**TASK PROMPT**
Copy every one of the items below word for word, but leave the pictures out of your copy.

BEGIN

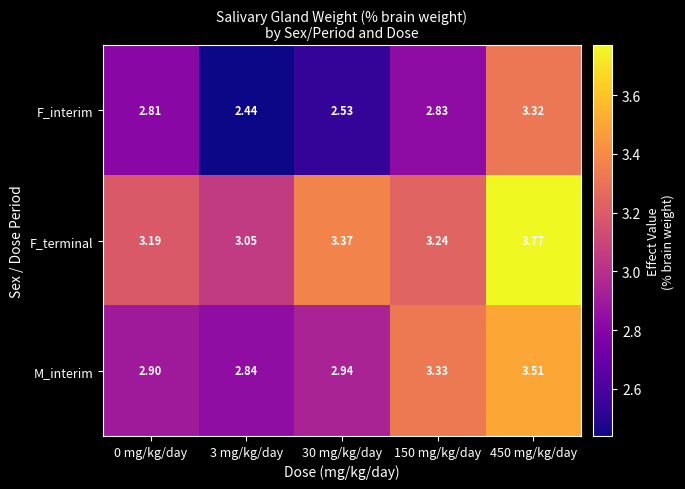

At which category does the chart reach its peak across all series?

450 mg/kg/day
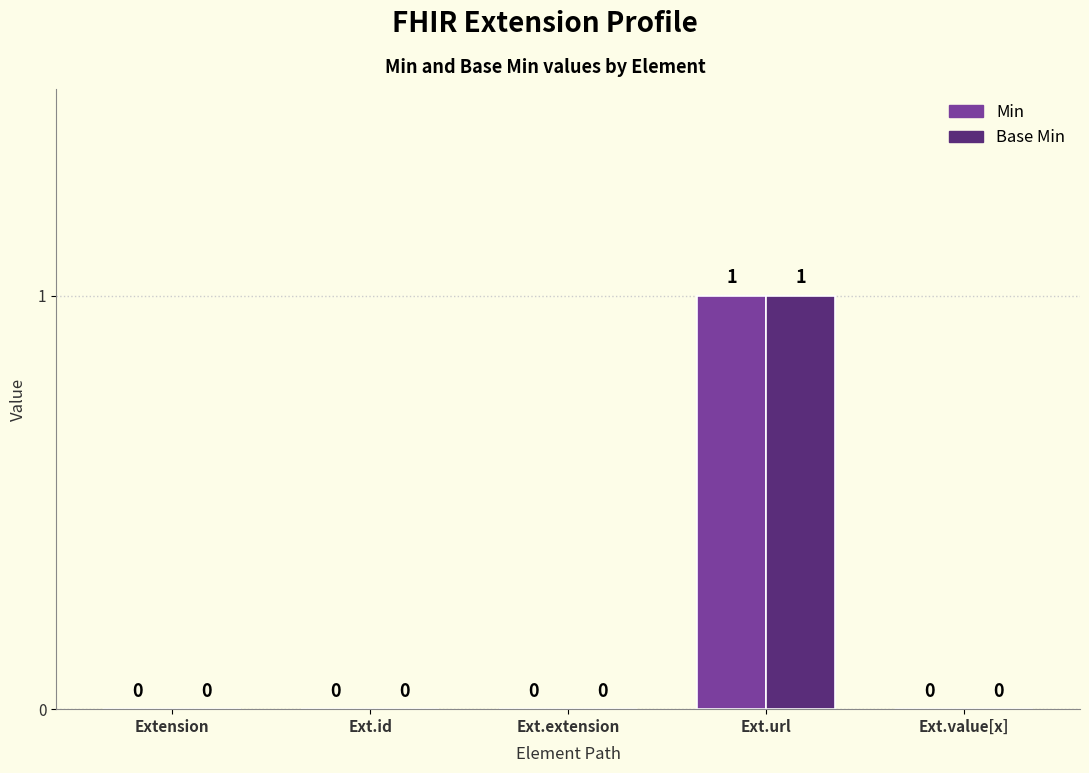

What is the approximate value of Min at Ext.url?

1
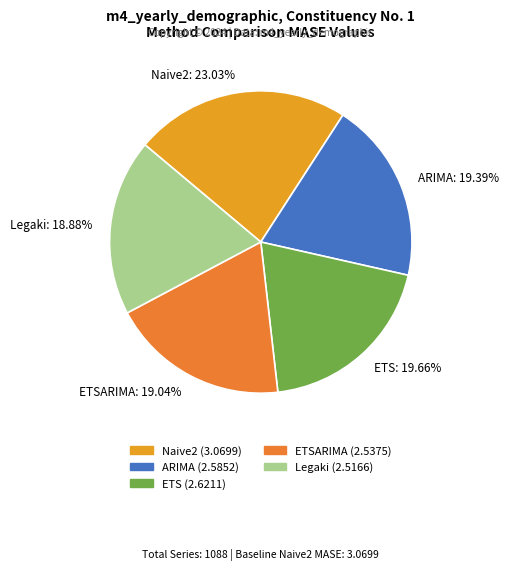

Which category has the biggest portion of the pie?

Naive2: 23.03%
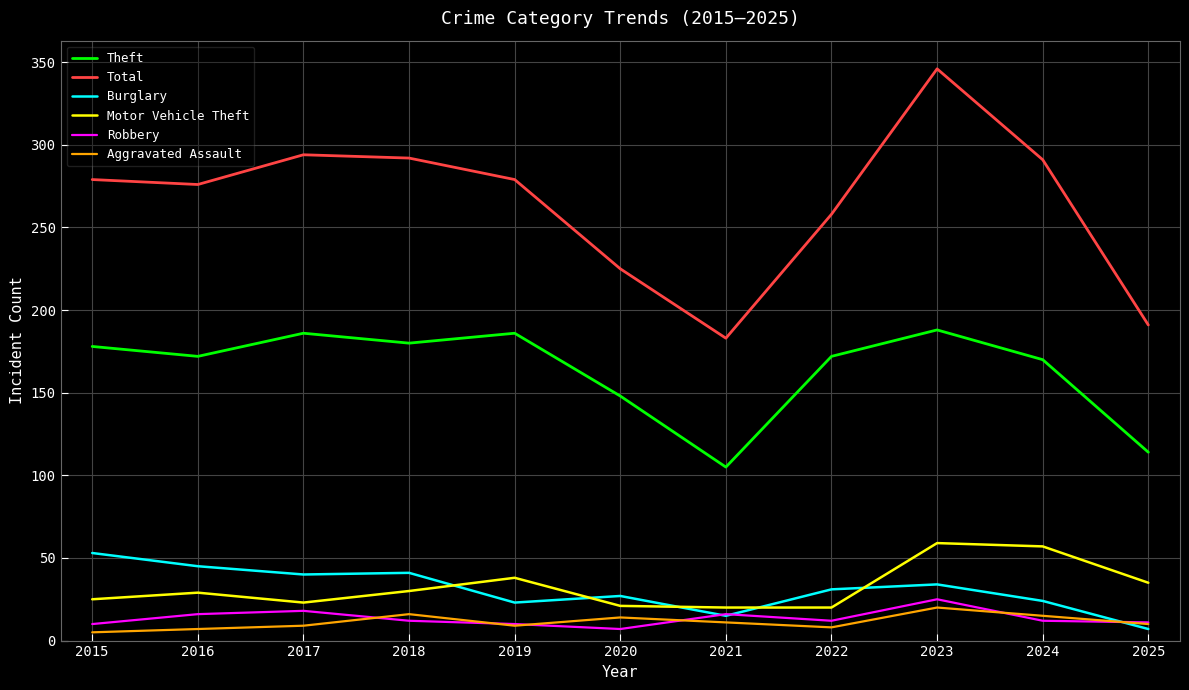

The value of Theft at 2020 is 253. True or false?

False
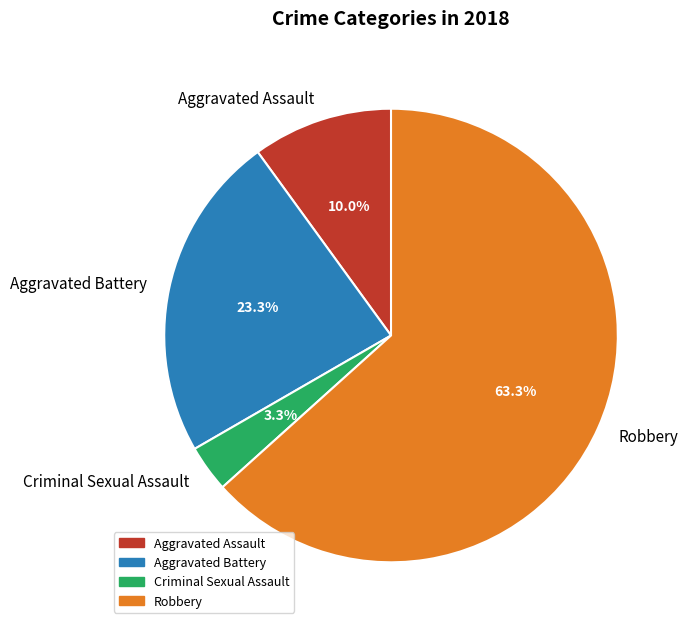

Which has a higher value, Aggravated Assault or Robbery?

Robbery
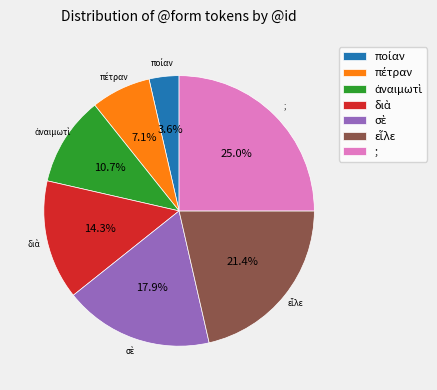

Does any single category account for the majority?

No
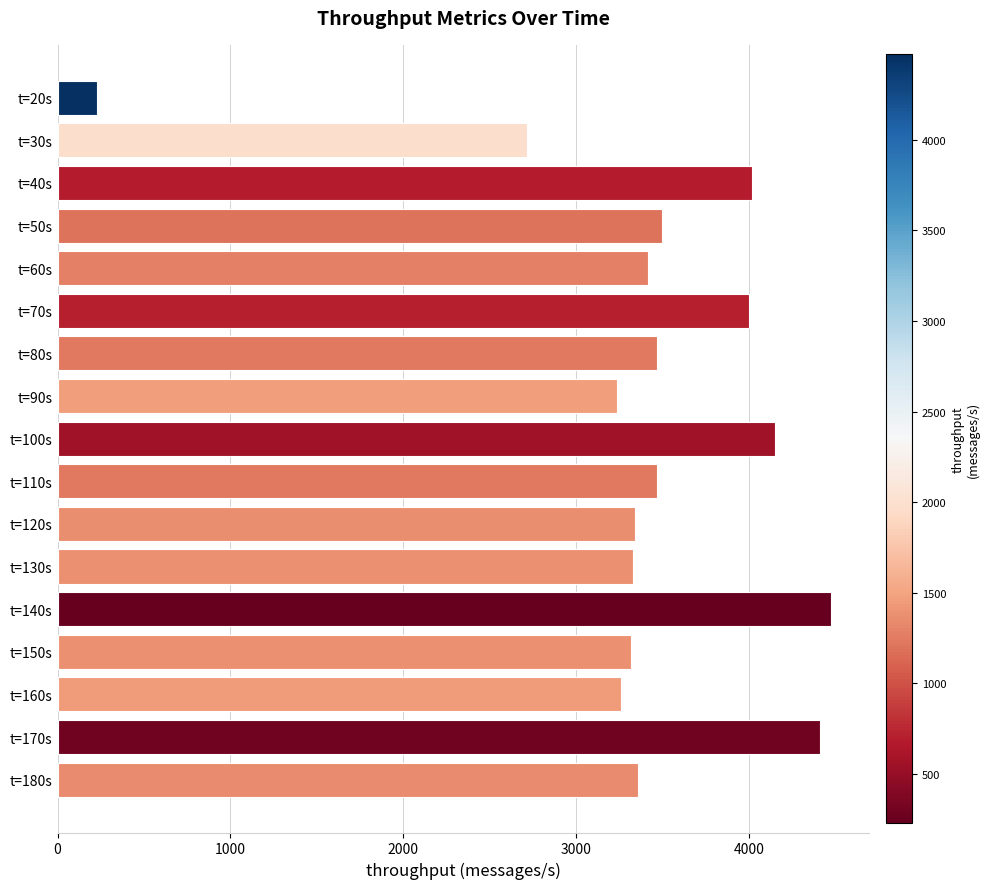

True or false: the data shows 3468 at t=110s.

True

END

**RESPONSE BOX**
At which category does the chart reach its peak across all series?

450 mg/kg/day

What is the approximate value of Min at Ext.url?

1

Which category has the biggest portion of the pie?

Naive2: 23.03%

The value of Theft at 2020 is 253. True or false?

False

Which has a higher value, Aggravated Assault or Robbery?

Robbery

Does any single category account for the majority?

No

True or false: the data shows 3468 at t=110s.

True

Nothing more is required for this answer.